Please reproduce the text of the listing below word for word, leaving the pictures out of your answer.

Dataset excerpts
■ ■ ■ ■

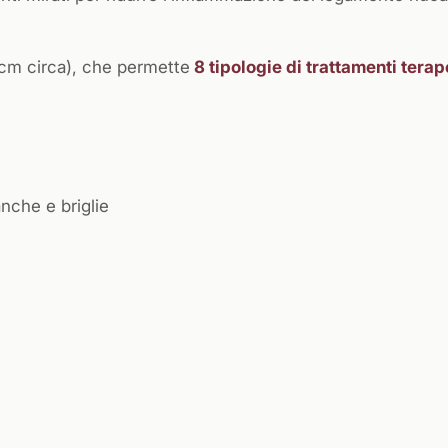
0 cm circa), che permette
8 tipologie di trattamenti terap
nche e briglie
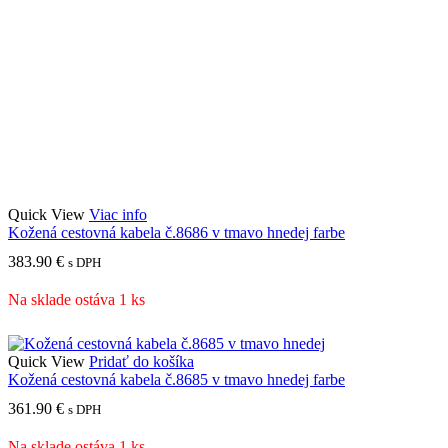
Quick View
Viac info
Kožená cestovná kabela č.8686 v tmavo hnedej farbe
383.90
€
s DPH
Na sklade ostáva 1 ks
Quick View
Pridať do košíka
Kožená cestovná kabela č.8685 v tmavo hnedej farbe
361.90
€
s DPH
Na sklade ostáva 1 ks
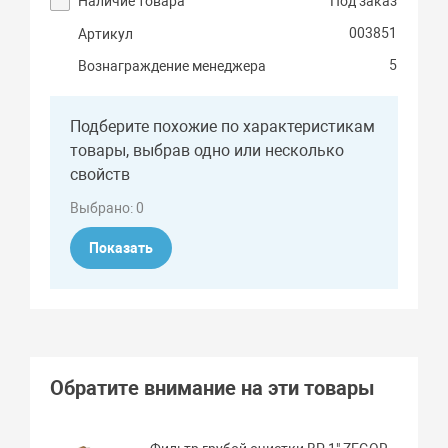
Наличие товара
Под заказ
003851
Артикул
5
Вознаграждение менеджера
Подберите похожие по характеристикам
товары, выбрав одно или несколько
свойств
Выбрано:
0
Показать
Обратите внимание на эти товары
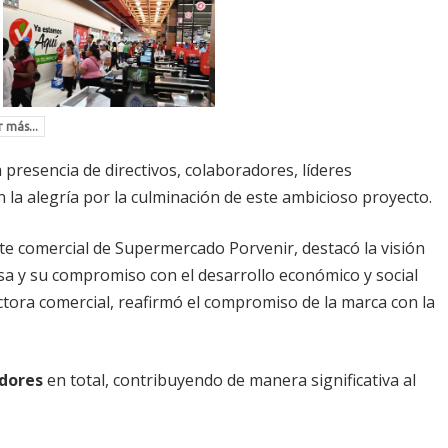
 más...
a presencia de directivos, colaboradores, líderes
 la alegría por la culminación de este ambicioso proyecto.
nte comercial de Supermercado Porvenir, destacó la visión
sa y su compromiso con el desarrollo económico y social
ectora comercial, reafirmó el compromiso de la marca con la
adores
en total, contribuyendo de manera significativa al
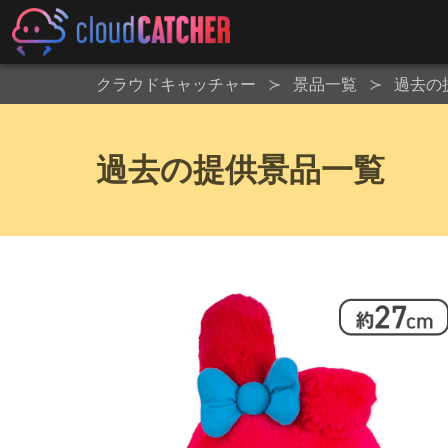
クラウドキャッチャー
景品一覧
過去の
過去の提供景品一覧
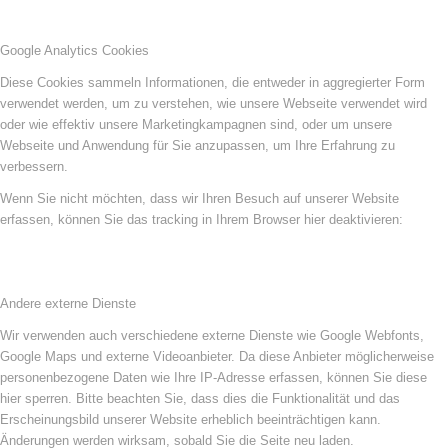
Google Analytics Cookies
Diese Cookies sammeln Informationen, die entweder in aggregierter Form
verwendet werden, um zu verstehen, wie unsere Webseite verwendet wird
oder wie effektiv unsere Marketingkampagnen sind, oder um unsere
Webseite und Anwendung für Sie anzupassen, um Ihre Erfahrung zu
verbessern.
Wenn Sie nicht möchten, dass wir Ihren Besuch auf unserer Website
erfassen, können Sie das tracking in Ihrem Browser hier deaktivieren:
Andere externe Dienste
Wir verwenden auch verschiedene externe Dienste wie Google Webfonts,
Google Maps und externe Videoanbieter. Da diese Anbieter möglicherweise
personenbezogene Daten wie Ihre IP-Adresse erfassen, können Sie diese
hier sperren. Bitte beachten Sie, dass dies die Funktionalität und das
Erscheinungsbild unserer Website erheblich beeinträchtigen kann.
Änderungen werden wirksam, sobald Sie die Seite neu laden.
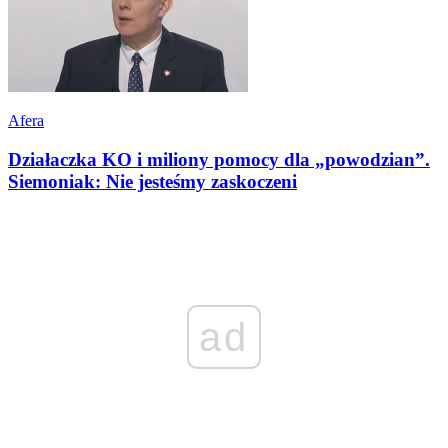
Afera
Działaczka KO i miliony pomocy dla „powodzian”.
Siemoniak: Nie jesteśmy zaskoczeni
ad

■ ■ ■ ■

§ EXERCISE RESULT:
0 cm circa), che permette
8 tipologie di trattamenti terap
nche e briglie
Quick View
Viac info
Kožená cestovná kabela č.8686 v tmavo hnedej farbe
383.90
€
s DPH
Na sklade ostáva 1 ks
Quick View
Pridať do košíka
Kožená cestovná kabela č.8685 v tmavo hnedej farbe
361.90
€
s DPH
Na sklade ostáva 1 ks
Наличие товара
Под заказ
003851
Артикул
5
Вознаграждение менеджера
Подберите похожие по характеристикам
товары, выбрав одно или несколько
свойств
Выбрано:
0
Показать
Обратите внимание на эти товары
 más...
a presencia de directivos, colaboradores, líderes
 la alegría por la culminación de este ambicioso proyecto.
nte comercial de Supermercado Porvenir, destacó la visión
sa y su compromiso con el desarrollo económico y social
ectora comercial, reafirmó el compromiso de la marca con la
adores
en total, contribuyendo de manera significativa al
クラウドキャッチャー
景品一覧
過去の
過去の提供景品一覧
Google Analytics Cookies
Diese Cookies sammeln Informationen, die entweder in aggregierter Form
verwendet werden, um zu verstehen, wie unsere Webseite verwendet wird
oder wie effektiv unsere Marketingkampagnen sind, oder um unsere
Webseite und Anwendung für Sie anzupassen, um Ihre Erfahrung zu
verbessern.
Wenn Sie nicht möchten, dass wir Ihren Besuch auf unserer Website
erfassen, können Sie das tracking in Ihrem Browser hier deaktivieren:
Andere externe Dienste
Wir verwenden auch verschiedene externe Dienste wie Google Webfonts,
Google Maps und externe Videoanbieter. Da diese Anbieter möglicherweise
personenbezogene Daten wie Ihre IP-Adresse erfassen, können Sie diese
hier sperren. Bitte beachten Sie, dass dies die Funktionalität und das
Erscheinungsbild unserer Website erheblich beeinträchtigen kann.
Änderungen werden wirksam, sobald Sie die Seite neu laden.
Afera
Działaczka KO i miliony pomocy dla „powodzian”.
Siemoniak: Nie jesteśmy zaskoczeni
ad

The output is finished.